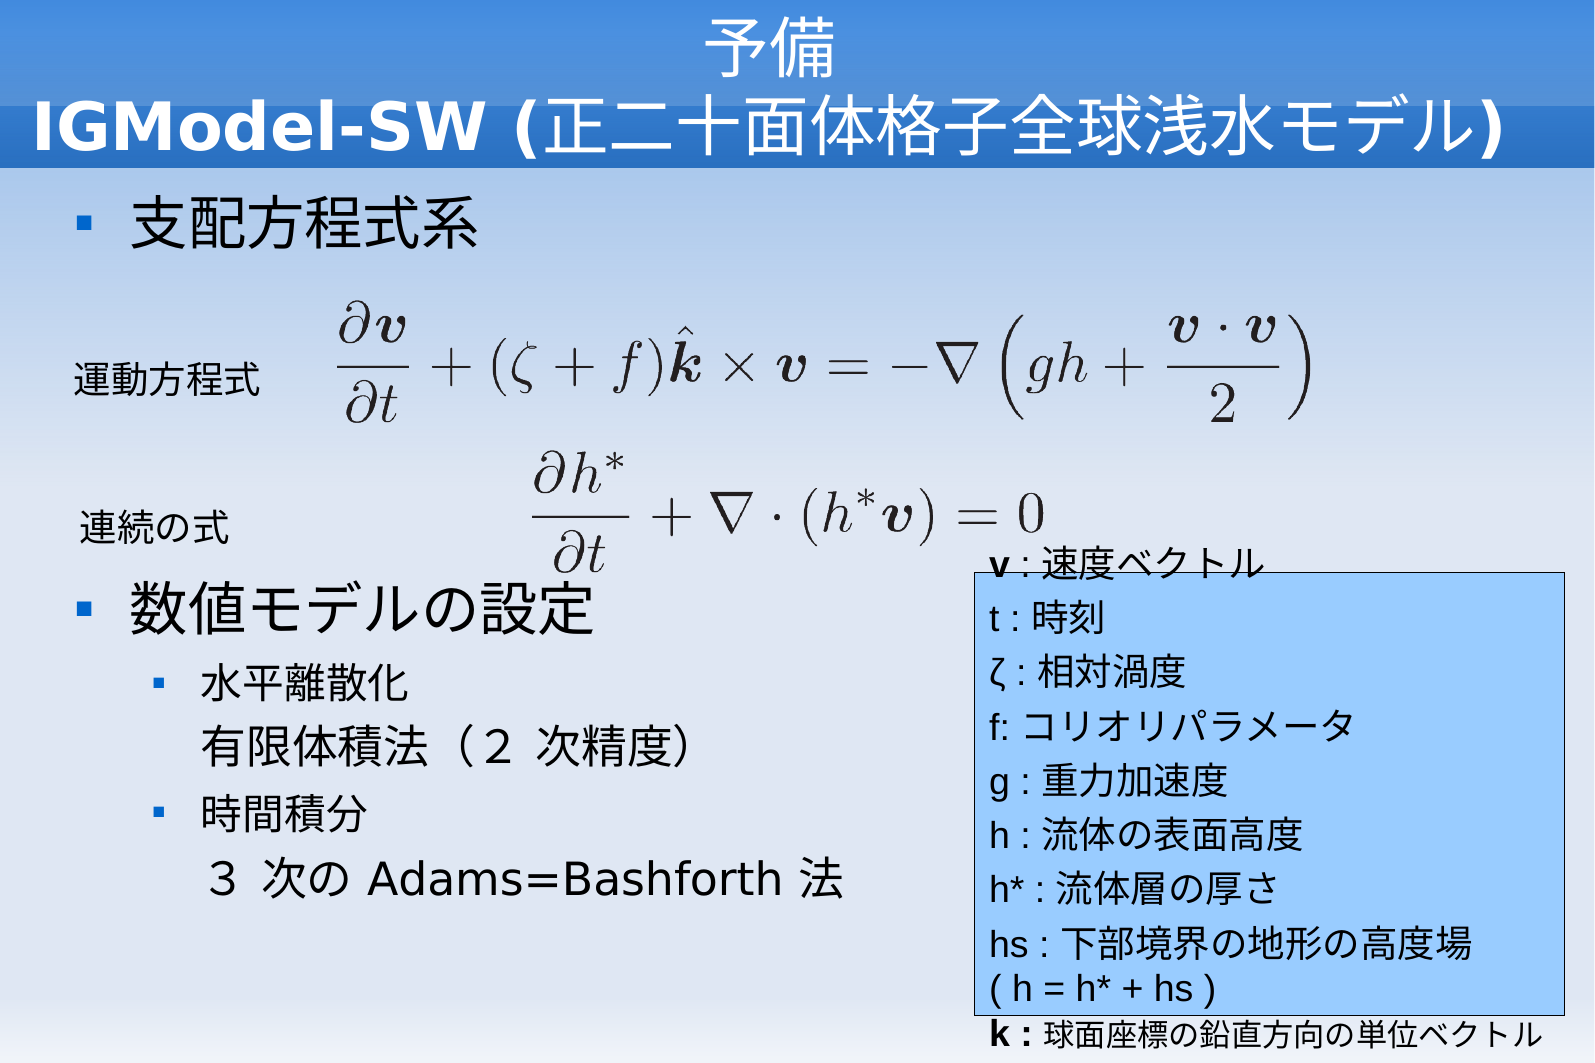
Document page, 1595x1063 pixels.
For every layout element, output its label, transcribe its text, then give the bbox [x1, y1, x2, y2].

title 予備 IGModel-SW (正二十面体格子全球浅水モデル) [29, 0, 1510, 178]
list 支配方程式系 数値モデルの設定 水平離散化 有限体積法（２ 次精度） 時間積分 ３ 次の Adams=Bashforth 法 [59, 190, 1495, 963]
text_box 連続の式 [64, 490, 272, 546]
text_box 運動方程式 [59, 342, 325, 398]
text_box v : 速度ベクトル t : 時刻 ζ : 相対渦度 f: コリオリパラメータ g : 重力加速度 h : 流体の表面高度 h* : 流体層の厚さ hs : 下部境界の地形の高度場 ( h = h* + hs ) k : 球面座標の鉛直方向の単位ベクトル [974, 572, 1565, 1016]
picture [0, 0, 1595, 1063]
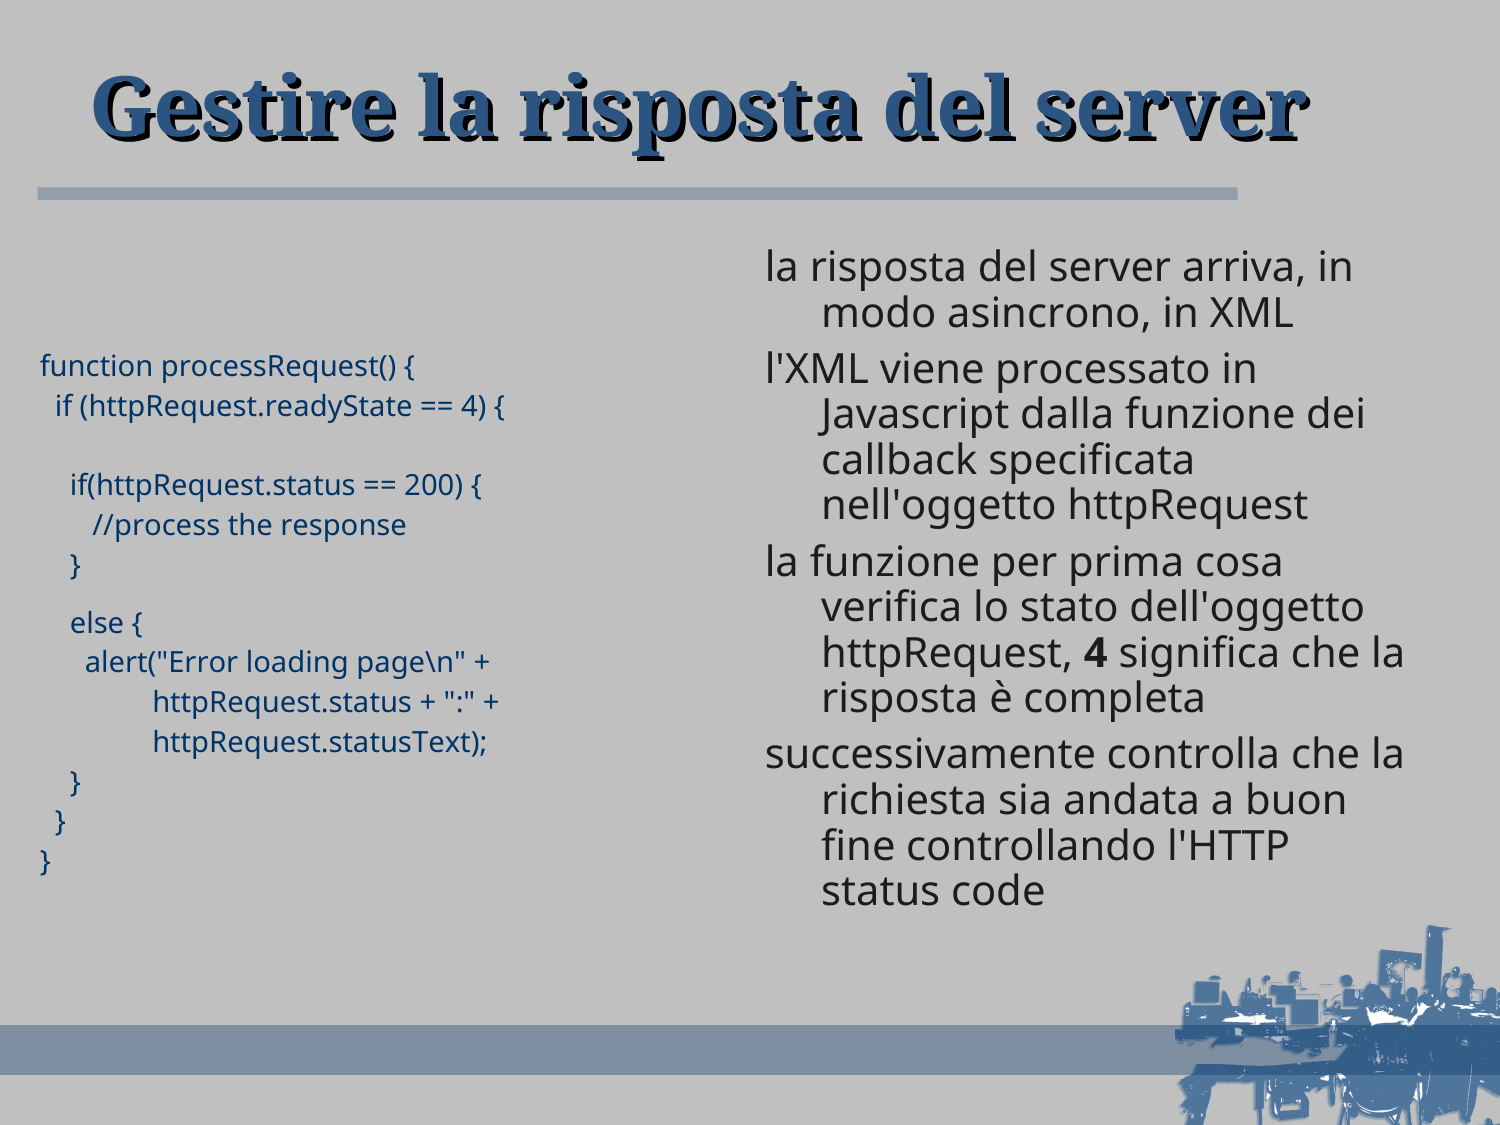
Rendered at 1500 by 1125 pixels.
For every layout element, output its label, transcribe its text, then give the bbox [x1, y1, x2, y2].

**Task goal**: Copy out every line of the listing above, character for character, leaving out the pictures.

**The solution**:
Document page, 1595x1063 pixels.
For every layout element, output its label, transcribe its text, then give the bbox [x1, y1, x2, y2].

title 予備 IGModel-SW (正二十面体格子全球浅水モデル) [29, 0, 1510, 178]
list 支配方程式系 数値モデルの設定 水平離散化 有限体積法（２ 次精度） 時間積分 ３ 次の Adams=Bashforth 法 [59, 190, 1495, 963]
text_box 連続の式 [64, 490, 272, 546]
text_box 運動方程式 [59, 342, 325, 398]
text_box v : 速度ベクトル t : 時刻 ζ : 相対渦度 f: コリオリパラメータ g : 重力加速度 h : 流体の表面高度 h* : 流体層の厚さ hs : 下部境界の地形の高度場 ( h = h* + hs ) k : 球面座標の鉛直方向の単位ベクトル [974, 572, 1565, 1016]
picture [0, 0, 1595, 1063]
Rendered at 1500 by 1125 pixels.
For every layout element, output its label, transcribe its text, then give the bbox [x1, y1, x2, y2].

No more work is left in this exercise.